Damit meine ich, dass auf der einen Seite Investoren für soziale Projekte stehen die bereit sind, in soziale Projekte bzw. Startups zu investieren, ohne die Erwartung an einen Return on Investment. Auf der anderen Seite gibt es innovative, soziale Startups, die Gründerhilfe brauchen. Wie kommen beide zusammen? Kann es Aufgabe der Diakonie sein, solche Formate ins Leben zu bringen? Das verlangt auch auf Seiten der Diakonie viel Gründermut und Risikobereitschaft, um wirklich Innovatives zu entdecken und nicht alten Wein in neuen Schläuchen zu fördern.

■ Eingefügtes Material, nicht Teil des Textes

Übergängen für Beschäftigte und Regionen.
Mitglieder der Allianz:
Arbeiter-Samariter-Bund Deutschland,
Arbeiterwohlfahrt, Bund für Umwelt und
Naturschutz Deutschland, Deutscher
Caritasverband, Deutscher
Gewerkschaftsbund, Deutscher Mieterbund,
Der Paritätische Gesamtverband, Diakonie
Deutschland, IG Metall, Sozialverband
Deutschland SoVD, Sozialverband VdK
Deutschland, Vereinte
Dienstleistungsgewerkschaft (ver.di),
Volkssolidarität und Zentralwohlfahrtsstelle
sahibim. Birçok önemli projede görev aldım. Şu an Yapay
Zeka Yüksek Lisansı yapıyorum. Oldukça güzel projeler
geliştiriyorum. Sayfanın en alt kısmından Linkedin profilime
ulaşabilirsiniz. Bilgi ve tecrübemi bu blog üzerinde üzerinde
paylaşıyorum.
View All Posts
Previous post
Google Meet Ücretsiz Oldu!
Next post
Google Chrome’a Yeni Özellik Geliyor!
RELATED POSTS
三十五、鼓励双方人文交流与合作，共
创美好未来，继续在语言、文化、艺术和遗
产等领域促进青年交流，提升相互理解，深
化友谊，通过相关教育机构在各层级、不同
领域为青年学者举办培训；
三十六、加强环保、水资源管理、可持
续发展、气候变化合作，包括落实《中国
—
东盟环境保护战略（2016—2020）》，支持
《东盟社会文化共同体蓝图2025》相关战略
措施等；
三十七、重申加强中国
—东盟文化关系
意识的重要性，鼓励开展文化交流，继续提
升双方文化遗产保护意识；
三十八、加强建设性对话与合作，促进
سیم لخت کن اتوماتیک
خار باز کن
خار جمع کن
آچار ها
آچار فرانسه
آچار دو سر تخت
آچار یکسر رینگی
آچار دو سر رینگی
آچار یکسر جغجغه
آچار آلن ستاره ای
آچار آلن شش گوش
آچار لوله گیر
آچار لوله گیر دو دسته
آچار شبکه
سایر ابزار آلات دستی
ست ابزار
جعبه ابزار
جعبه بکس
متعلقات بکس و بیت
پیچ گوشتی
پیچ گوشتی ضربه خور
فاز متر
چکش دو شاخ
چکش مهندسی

Oder wo kann die Diakonie mit ihrem KnowHow Startups im Profitbereich unterstützen, die mit ihren Lösungen auch für die Diakonie interessant sind.
Vor-Denker und Quer-Denker gesucht
Ein letztes: Was die Diakonie dringend braucht sind neue Gründer und Entdecker, die einerseits Trends und Entwicklungen im „Wirtschafts-Markt“ erkennen und diese transferieren in den „Sozial-Markt“. Auf der anderen Seite braucht es Diakoniker, die den umgekehrten Weg gehen und so Brücken schlagen. Beide zu gewinnen und zu fördern, muss eine der wichtigsten Zukunftsaufgaben des Verbandes werden.
Nur so besteht meiner Meinung nach die Chance, aus der Nische in den Markt zu kommen, auf dem die Gründerväter und -mütter seinerzeit waren. Wir haben heute einiges nachzuholen.
100 Prozent Zustimmung. Und was Sie schreiben gilt in weiten Teilen auch für Landeskirchen.